Wildcards also work with server: entries for blocking mail servers that follow naming patterns:

  • server:mta-??-??-??.*.sparkpostmail.com: Blocks servers matching a numbered pattern across subdomains.
  • server:*.outbound.example.com: Blocks all outbound relay servers under a domain.

⚖️ Comparing the Two Systems

What They Control

  • Catch-all Settings: Controls which of YOUR addresses can receive mail.
  • Block List: Controls which senders and sending servers can deliver mail to you.

Primary Use

  • Catch-all Settings: Managing your many email identities.
  • Block List: Blocking spam sources, unwanted senders, and their mail servers.

Default Mode

  • Catch-all Settings: Each domain accepts all addresses except those you list (Goldlist switch OFF).
  • Block List: Always operates as a blocklist.

Where to Find

  • Catch-all Settings: Settings → Manage Catch-alls.
  • Block List: Message view Block icon or Settings → Block List.

🎯 Recommended Strategies

For Account Organization

Use the Catch-all Settings in the default Blocklist mode (Goldlist switch OFF) to disable specific addresses that start receiving spam. This allows you to continue using our powerful catch-all features while blocking problematic addresses.

For Spam Prevention

Use the Block List feature to aggressively block domains and TLDs that are frequent spam sources. For automated senders that use rotating addresses with predictable patterns, use wildcard entries to block them all at once. This can dramatically reduce spam volume while maintaining your ability to use many different email addresses.

For Maximum Privacy

Combine both systems: use masked aliases for different purposes, and if one starts receiving unwanted mail, block the specific senders with the Block List. If an alias becomes completely compromised, disable it through the Catch-all Settings.

🔒 Protocol-Level Blocking

What makes CodaMail’s blocking approach unique is that both systems operate at the SMTP protocol level, not just in your inbox. When a blocked sender attempts to contact you or when someone tries to email a disabled address, our server responds with a “User Unknown” error during the connection handshake.
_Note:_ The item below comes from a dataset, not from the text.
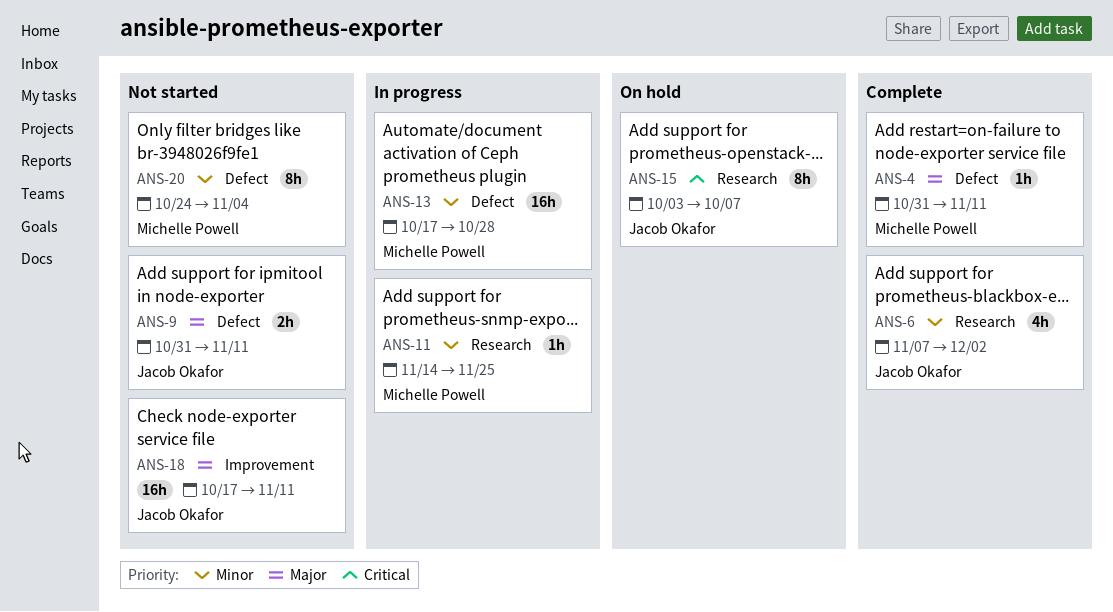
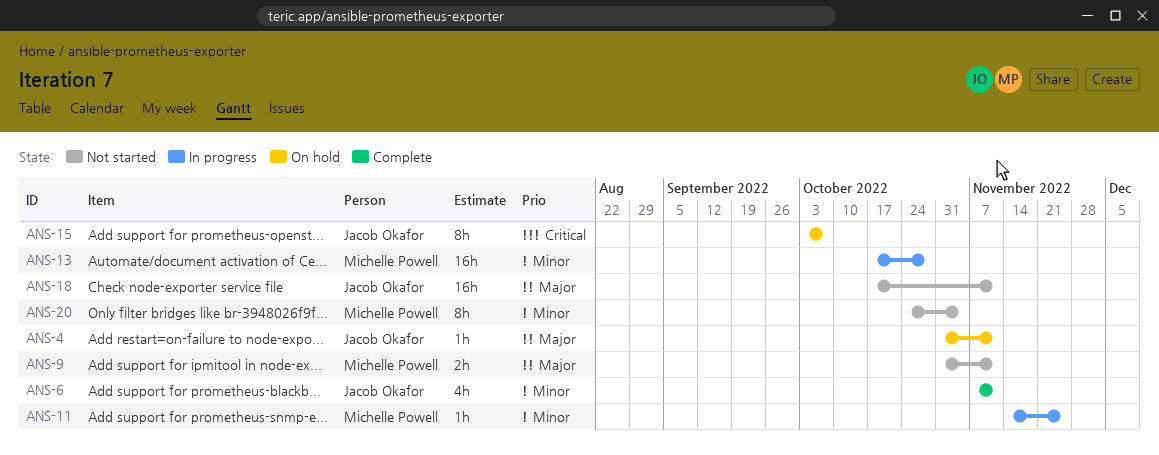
ANS-4, status: Complete -> On hold
ANS-4, owner: Michelle Powell -> Jacob Okafor
ANS-6, due: Dec 2 -> Nov 11
ANS-9, owner: Jacob Okafor -> Michelle Powell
This has several advantages over simply filtering messages:

  • Senders receive immediate feedback that the address is invalid, encouraging them to remove it from their lists.
  • Blocked messages never enter our system, reducing server load and storage usage.
  • No trace of blocked messages appears in your account, keeping your inbox clean.
  • More effective at stopping persistent spam because it breaks the sender’s delivery feedback loop.

This protocol-level approach reflects our commitment to giving you complete control over your email experience, not just hiding unwanted messages from view.